__Task item__
Answer these from the passage on scene length:
1. How many novels were used for the research, and what span of publishing dates did they cover?
2. Between how many words can most mid-to-end scenes be kept?
3. Which book's middle scenes were the hardest to measure?

So wouldn’t it be better to aim for a specific length—like a range of words? But what range should we aim for? What are successful authors doing?

I decided to find out. I pulled seven novels off my shelves for my research. I tried to choose a good variety: the publishing dates ranged from 1859 to 2012, and genres included Literature, Suspense, Science Fiction and Fantasy.

This is NOT an exact science, people, so don’t take any of these findings as gospel truth. But I did find a few things that could be useful guidelines for us. Check out my lovely redneck graph showing (approximate) average words per scene for the beginning, middle and end of each book.:

Graph showing average words per scene for beginning, middle and end of seven novels.

Numbers are approximate.

The Takeaway

  • All the books had a mix of longer and shorter scenes
  • Longer scenes tended to appear toward the beginning, when the author was setting up character and setting
  • Scenes were almost uniformly shorter (the action sped up) in the middle and end
  • There were still occasional long scenes in the middles and ends of these books—usually scenes that introduced new characters or situations (more setup), or were action-packed climaxes
  • One curious thing: though the number of words per page was different for each book, all the books seemed to have lots of scenes that were 2-4 pages long. This makes me wonder if publishers choose book sizes based on average scene length, to create the illusion of a certain pace. But I’m probably over-thinking it.
  • We can be confident keeping most mid-to-end scenes between 300 and 1300 words. Earlier scenes can be longer.

Here are the detailed results and more than you ever wanted to know about how I got them:

What Counts as a Scene?

Scenes in novels are not always rigidly defined. I tried to measure scenes that were mostly action and/or dialogue, and avoided long chunks of exposition (which usually occur at the very beginning of novels, in the setup) and internal monologues (which are often used to transition from one scene into another). I didn’t feel these were proper “scenes,” as they occur inside the mind. Where action was tightly mixed with exposition (again, usually in opening scenes, especially the one in Runaway Jury), I counted it all. The hardest to measure were the middle scenes in Old Man and the Sea, which were an ambiguous mix of internal monologue and action.

Items that marked the beginning or end of a scene included:

  • Chapter breaks
  • The passage of time, indicated by:
    • Formatting (*** or extra blank lines between paragraphs)
    • Narration (“As the sun set,” “he awoke,” “two hours had passed,” etc.)

__Supplied data__
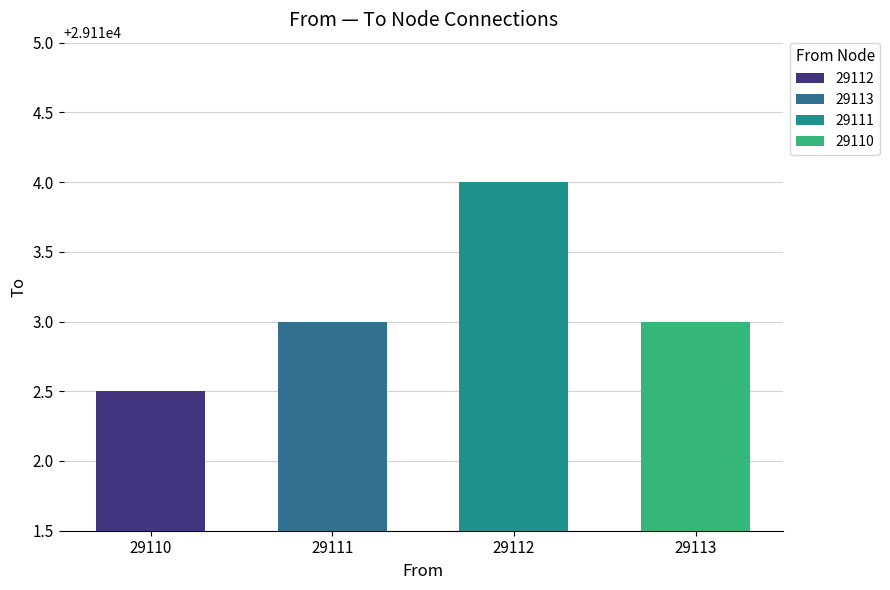

What is the value of the 3rd bar from the left?

29114.0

__Expected output__
1. Seven novels, published from 1859 to 2012.
2. Between 300 and 1300 words.
3. Old Man and the Sea.